**Problem statement:**
Lines of the data that contain the word "aplicativo" are the ones to copy.

*** Data supplied Section Begins ***

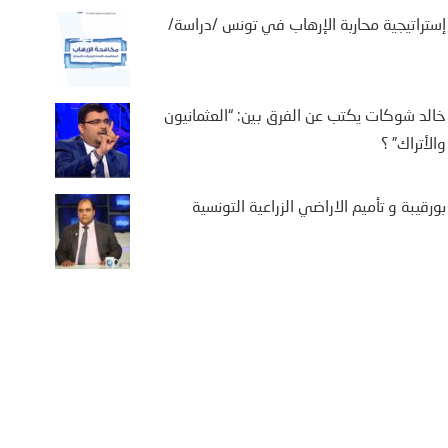
إستراتيجية محاربة الإرهاب في تونس /دراسة/
خالد شوكات يكتب عن الفرق بين: “العثمانيون
والأتراك” ؟
بورقيبة و تأميم الاراضي الزراعية التونسية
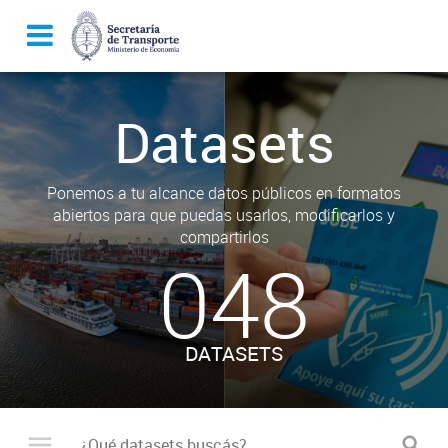
Datasets
Ponemos a tu alcance datos públicos en formatos
abiertos para que puedas usarlos, modificarlos y
compartirlos
048
DATASETS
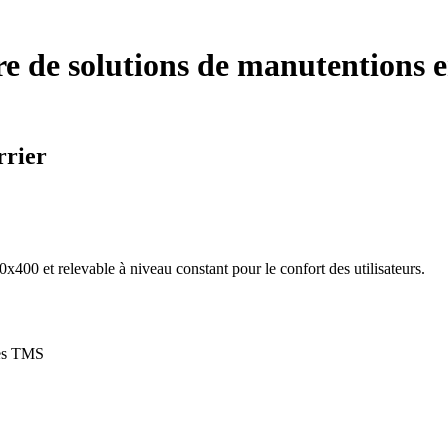
vre de solutions de manutentions
rrier
400 et relevable à niveau constant pour le confort des utilisateurs.
les TMS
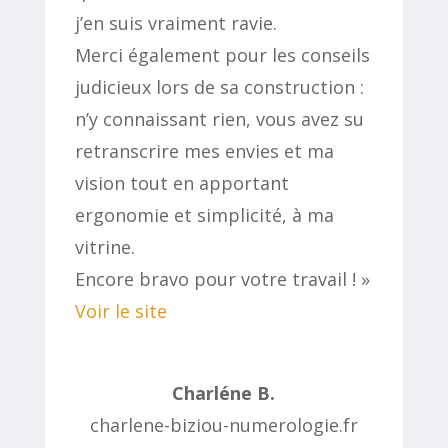
j’en suis vraiment ravie.
Merci également pour les conseils
judicieux lors de sa construction :
n’y connaissant rien, vous avez su
retranscrire mes envies et ma
vision tout en apportant
ergonomie et simplicité, à ma
vitrine.
Encore bravo pour votre travail ! »
Voir le site
Charléne B.
charlene-biziou-numerologie.fr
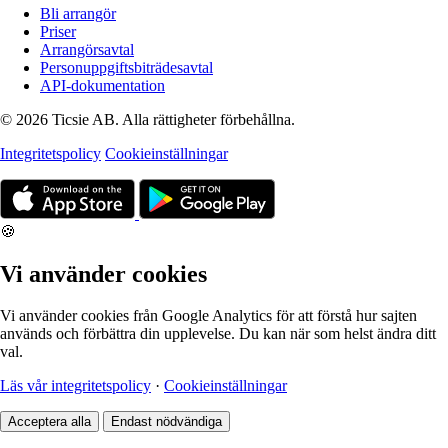
Bli arrangör
Priser
Arrangörsavtal
Personuppgiftsbiträdesavtal
API-dokumentation
© 2026 Ticsie AB. Alla rättigheter förbehållna.
Integritetspolicy
Cookieinställningar
🍪
Vi använder cookies
Vi använder cookies från Google Analytics för att förstå hur sajten
används och förbättra din upplevelse. Du kan när som helst ändra ditt
val.
Läs vår integritetspolicy
·
Cookieinställningar
Acceptera alla
Endast nödvändiga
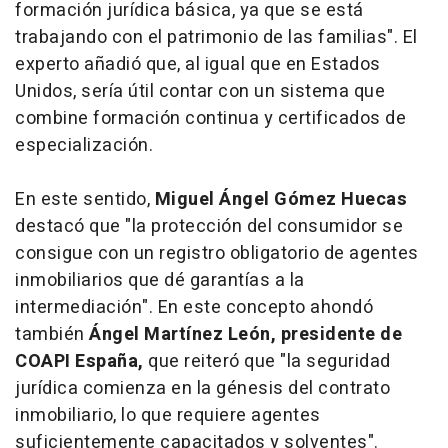
formación jurídica básica, ya que se está
trabajando con el patrimonio de las familias". El
experto añadió que, al igual que en Estados
Unidos, sería útil contar con un sistema que
combine formación continua y certificados de
especialización.
En este sentido,
Miguel Ángel Gómez Huecas
destacó que "la protección del consumidor se
consigue con un registro obligatorio de agentes
inmobiliarios que dé garantías a la
intermediación". En este concepto ahondó
también
Ángel Martínez León, presidente de
COAPI España,
que reiteró que "la seguridad
jurídica comienza en la génesis del contrato
inmobiliario, lo que requiere agentes
suficientemente capacitados y solventes".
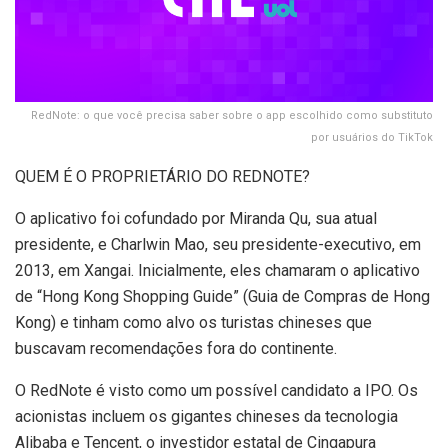
RedNote: o que você precisa saber sobre o app escolhido como substituto
por usuários do TikTok
QUEM É O PROPRIETÁRIO DO REDNOTE?
O aplicativo foi cofundado por Miranda Qu, sua atual
presidente, e Charlwin Mao, seu presidente-executivo, em
2013, em Xangai. Inicialmente, eles chamaram o aplicativo
de “Hong Kong Shopping Guide” (Guia de Compras de Hong
Kong) e tinham como alvo os turistas chineses que
buscavam recomendações fora do continente.
O RedNote é visto como um possível candidato a IPO. Os
acionistas incluem os gigantes chineses da tecnologia
Alibaba e Tencent, o investidor estatal de Cingapura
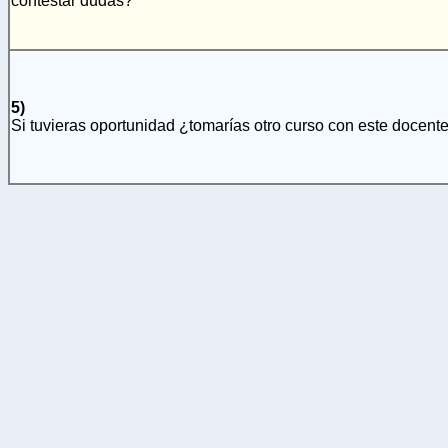
contestar dudas?
5)
Si tuvieras oportunidad ¿tomarías otro curso con este docent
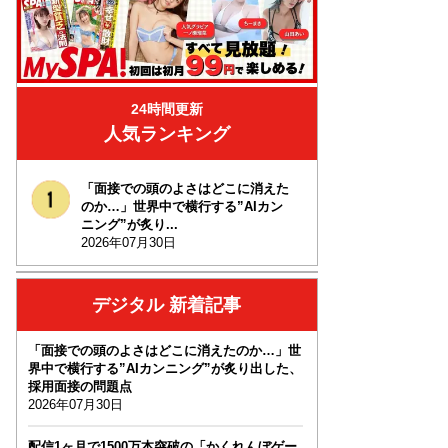
24時間更新
人気ランキング
「面接での頭のよさはどこに消えた
のか…」世界中で横行する”AIカン
ニング”が炙り...
2026年07月30日
デジタル 新着記事
「面接での頭のよさはどこに消えたのか…」世
界中で横行する”AIカンニング”が炙り出した、
採用面接の問題点
2026年07月30日
配信1ヶ月で1500万本突破の「かくれんぼゲー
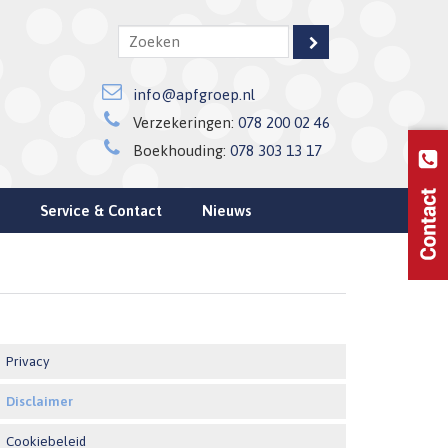
info@apfgroep.nl
Verzekeringen:
078 200 02 46
Boekhouding:
078 303 13 17
Service & Contact
Nieuws
Privacy
Disclaimer
Cookiebeleid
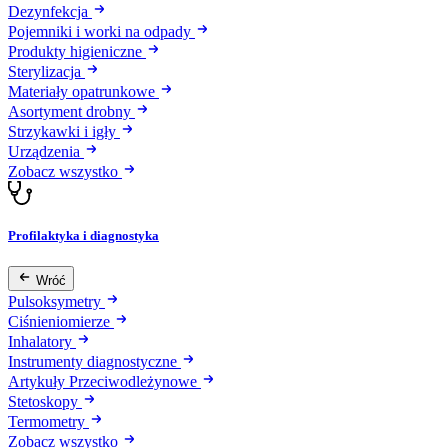
Dezynfekcja
Pojemniki i worki na odpady
Produkty higieniczne
Sterylizacja
Materiały opatrunkowe
Asortyment drobny
Strzykawki i igły
Urządzenia
Zobacz wszystko
Profilaktyka i diagnostyka
Wróć
Pulsoksymetry
Ciśnieniomierze
Inhalatory
Instrumenty diagnostyczne
Artykuły Przeciwodleżynowe
Stetoskopy
Termometry
Zobacz wszystko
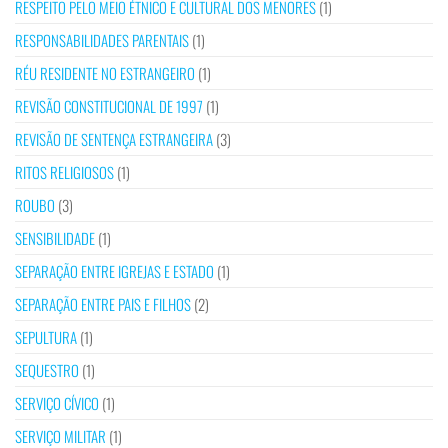
RESPEITO PELO MEIO ÉTNICO E CULTURAL DOS MENORES
(1)
RESPONSABILIDADES PARENTAIS
(1)
RÉU RESIDENTE NO ESTRANGEIRO
(1)
REVISÃO CONSTITUCIONAL DE 1997
(1)
REVISÃO DE SENTENÇA ESTRANGEIRA
(3)
RITOS RELIGIOSOS
(1)
ROUBO
(3)
SENSIBILIDADE
(1)
SEPARAÇÃO ENTRE IGREJAS E ESTADO
(1)
SEPARAÇÃO ENTRE PAIS E FILHOS
(2)
SEPULTURA
(1)
SEQUESTRO
(1)
SERVIÇO CÍVICO
(1)
SERVIÇO MILITAR
(1)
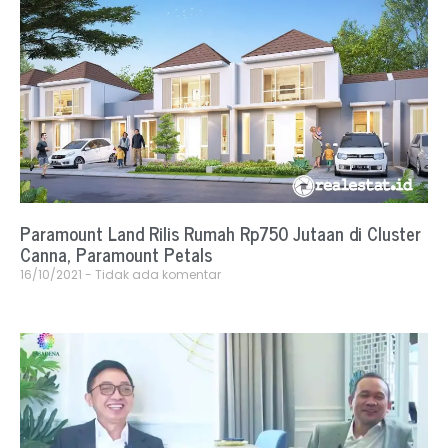
Paramount Land Rilis Rumah Rp750 Jutaan di Cluster
Canna, Paramount Petals
16/10/2021
Tidak ada komentar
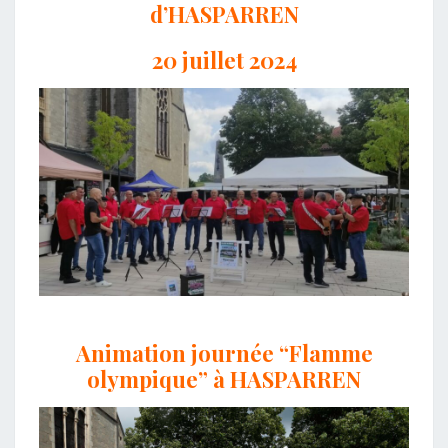
d’HASPARREN
20 juillet 2024
Animation journée “Flamme
olympique” à HASPARREN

*** Data supplied Section Ends ***

**Reply:**
O aplicativo foi cofundado por Miranda Qu, sua atual
2013, em Xangai. Inicialmente, eles chamaram o aplicativo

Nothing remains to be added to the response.